DESCRIPTION OF THE TASK:
Replace "value" with "number" throughout the records below and write them out again with nothing else altered, leaving out the pictures.
--- START ---
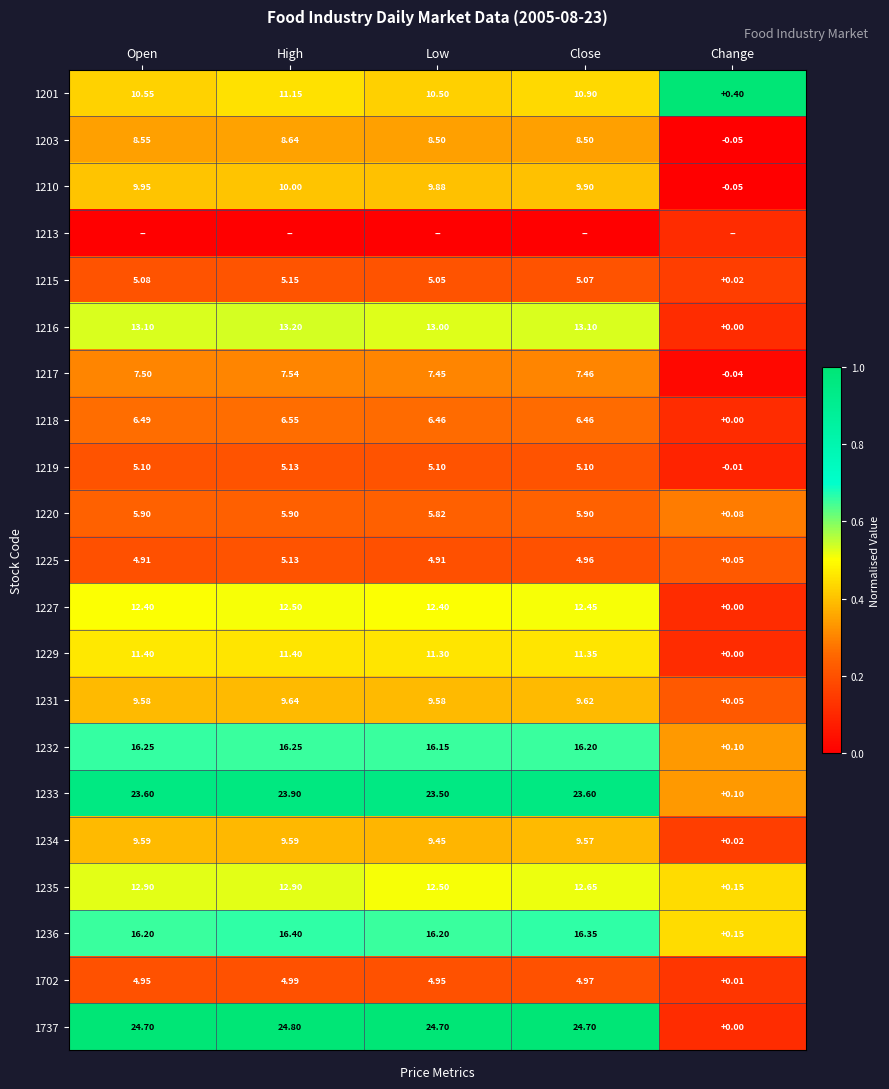

What is the maximum value shown in the chart?

1.0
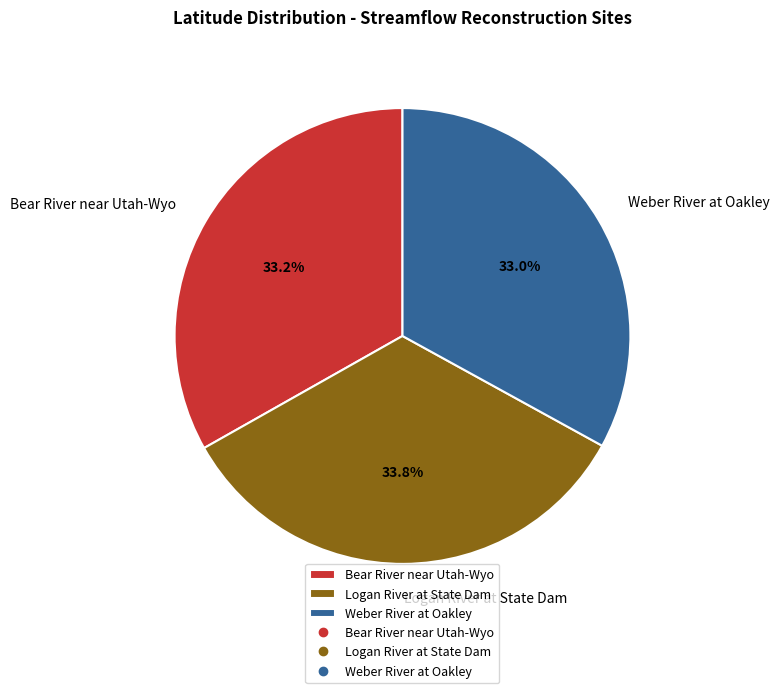

Do Bear River near Utah-Wyo and Logan River at State Dam together represent more than half of the pie?

Yes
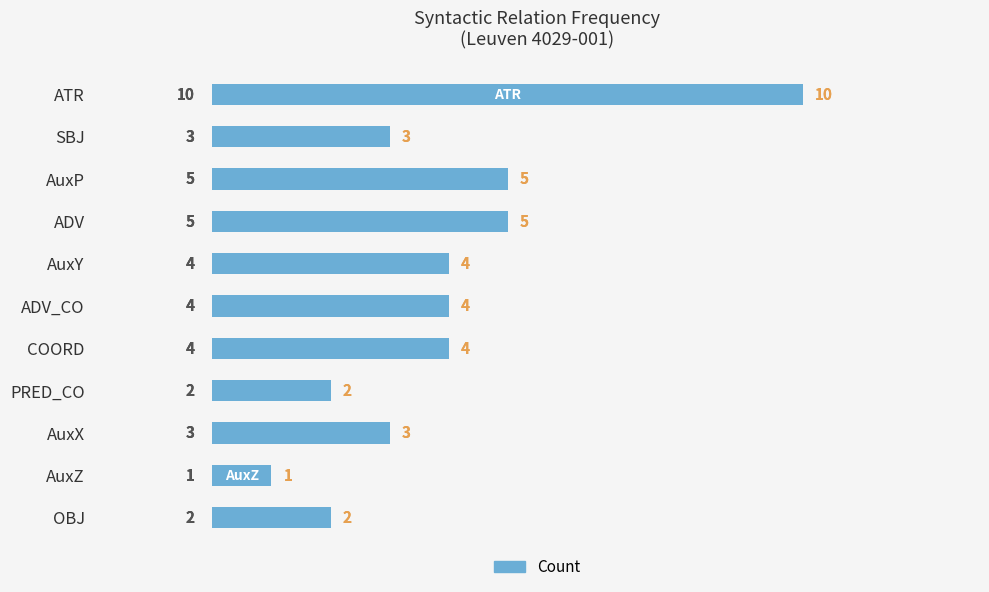

Is it true that the value at AuxP is 5?

True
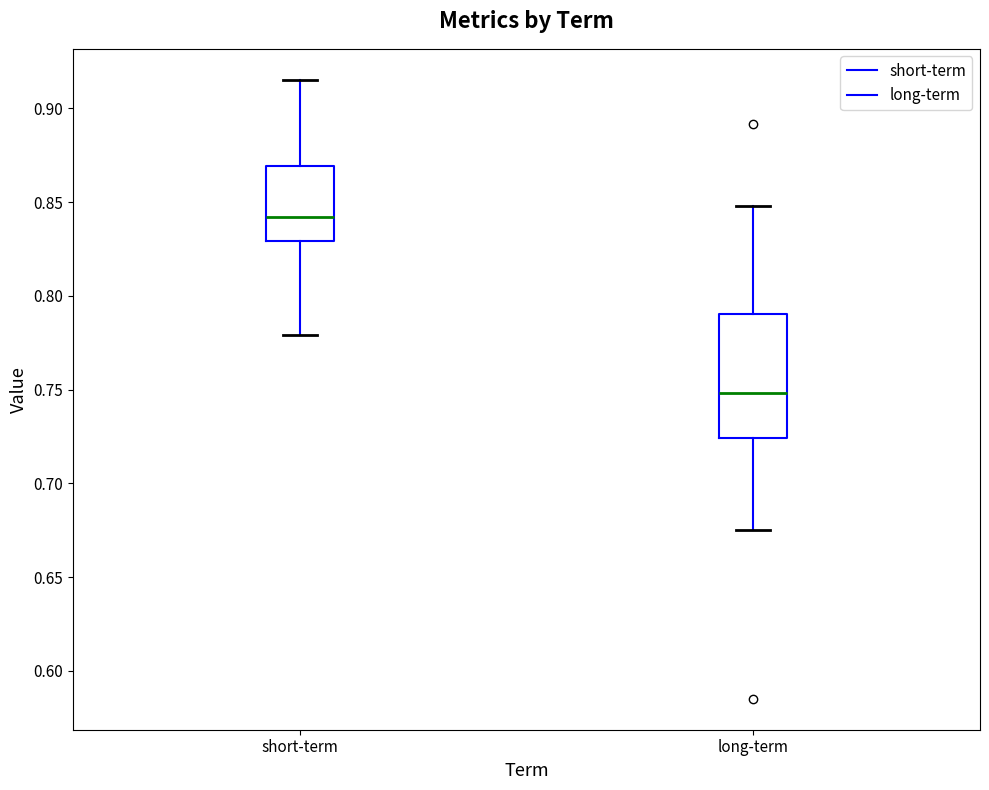

Which box's median line is the highest?

short-term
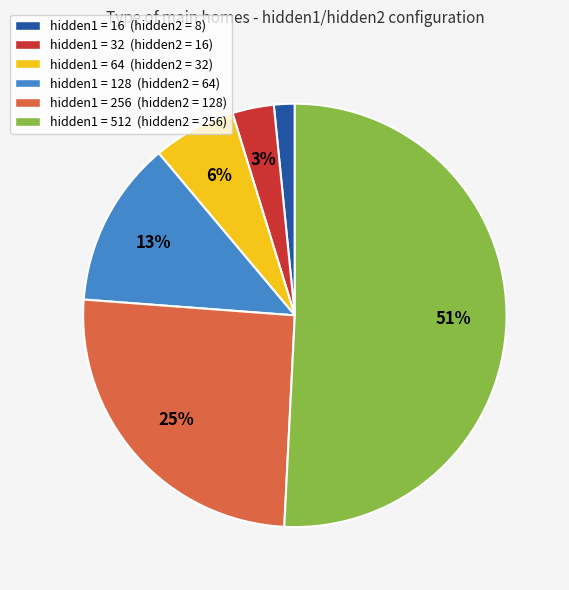

To the nearest percent, what portion does hidden1 = 64 (hidden2 = 32) represent?

6%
--- END ---
RESULT BELOW:
What is the maximum number shown in the chart?

1.0

Do Bear River near Utah-Wyo and Logan River at State Dam together represent more than half of the pie?

Yes

Is it true that the number at AuxP is 5?

True

Which box's median line is the highest?

short-term

To the nearest percent, what portion does hidden1 = 64 (hidden2 = 32) represent?

6%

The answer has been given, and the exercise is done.